SIMON SMART: What does it mean really Phil for you to have hope in this situation which as you’ve said, has only one way that it can go?
PHIL CAMDEN: Yeah, well, apart from a cure, and I don’t see that coming in my lifetime. But my hope is in heaven and eternity, I believe in the reality of heaven, so that I know that all of us are terminal to a certain point, none of us have a guarantee on tomorrow, so my hope is in heaven and eternity. And yet, I still realise there has to be a hope that helps us through the reality of every day that we are here, and that hope is in me working with Cure for MND in Victoria, raising finances and money to invest into scientists, doing research to find a cure, so that if one day someone’s sitting opposite a neurologist and they’re saying “You have Motor Neurone Disease” they can also hand them a script and say “Go home, take this, you’re going to be ok.” And that might not come in my lifetime, but it will come because of what we do in our lifetime. And we have to live generationally, and we have to realise that many of the cures that we have today for different diseases are founded on the sacrifice of others who have gone in the past.
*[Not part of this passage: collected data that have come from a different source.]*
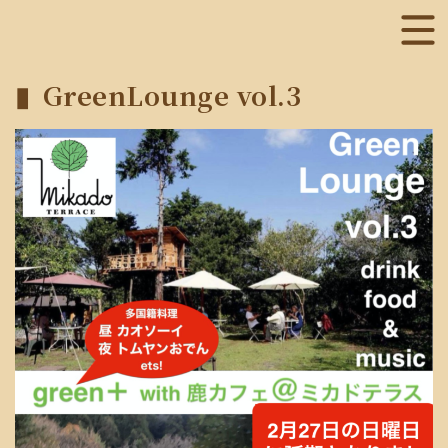
GreenLounge vol.3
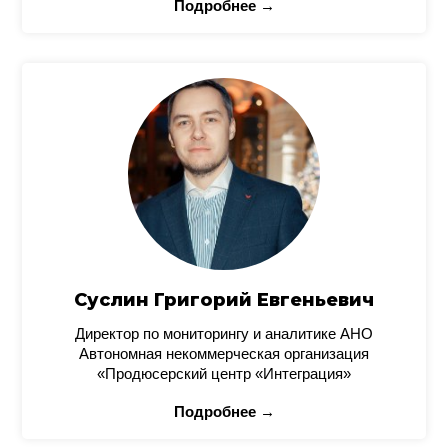
Подробнее →
Суслин Григорий Евгеньевич
Директор по мониторингу и аналитике АНО
Автономная некоммерческая организация
«Продюсерский центр «Интеграция»
Подробнее →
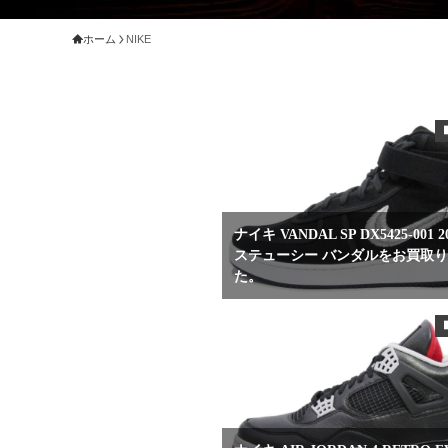
ホーム
NIKE
ナイキ VANDAL SP DX5425-001 
ステューシー バンダルをお買取
た。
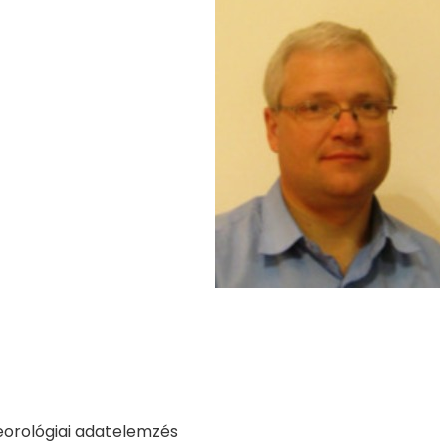
eorológiai adatelemzés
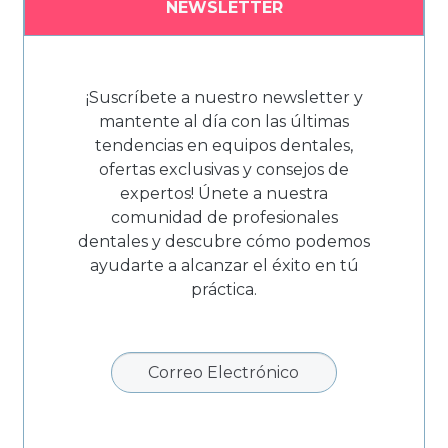
NEWSLETTER
¡Suscríbete a nuestro newsletter y
mantente al día con las últimas
tendencias en equipos dentales,
ofertas exclusivas y consejos de
expertos! Únete a nuestra
comunidad de profesionales
dentales y descubre cómo podemos
ayudarte a alcanzar el éxito en tú
práctica.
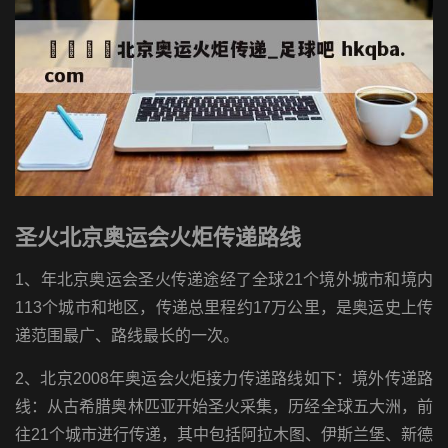
圣火北京奥运会火炬传递路线
1、年北京奥运会圣火传递途经了全球21个境外城市和境内
113个城市和地区，传递总里程约17万公里，是奥运史上传
递范围最广、路线最长的一次。
2、北京2008年奥运会火炬接力传递路线如下：境外传递路
线：从古希腊奥林匹亚开始圣火采集，历经全球五大洲，前
往21个城市进行传递，其中包括阿拉木图、伊斯兰堡、新德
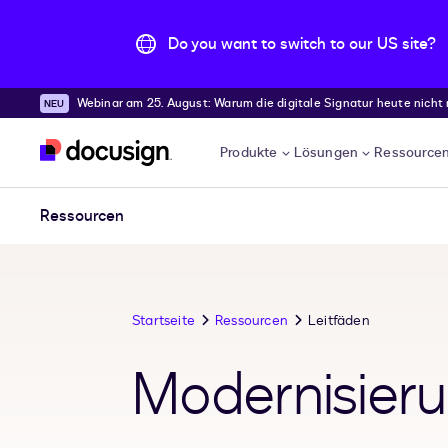
Do you want to switch to our US site?
Webinar am 25. August: Warum die digitale Signatur heute nicht
Überspringen und weiter zum Hauptinhalt
Produkte
Lösungen
Ressource
Ressourcen
Startseite
Ressourcen
Leitfäden
Modernisieru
SIMON SMART: Are you afraid of what lies ahead of you?
PHIL CAMDEN: Yeah, I’d be lying to you if I said I wasn’t in some way apprehensive about losing all of my muscles, not being able to shower myself, to roll over in bed, to breathe easily, to eat, to never taste a strawberry again or a steak again. That day is in my future. And unless something miraculous happens, there is a day coming where I’ll eat through a tube in my stomach and I won’t be able to hug you and say I love you to my family and my friends. And so, I’m really apprehensive about that. But I know his grace is sufficient for today, so I’m not going to pay interest on what’s going to happen tomorrow or worry about what’s going to happen tomorrow, because I know that in that moment I’ll have the strength and the grace that I need.
SIMON SMART: You’ve got an incredible perspective on this Phil; thanks for coming in.
PHIL CAMDEN: Thanks Simon for having me, I appreciate it.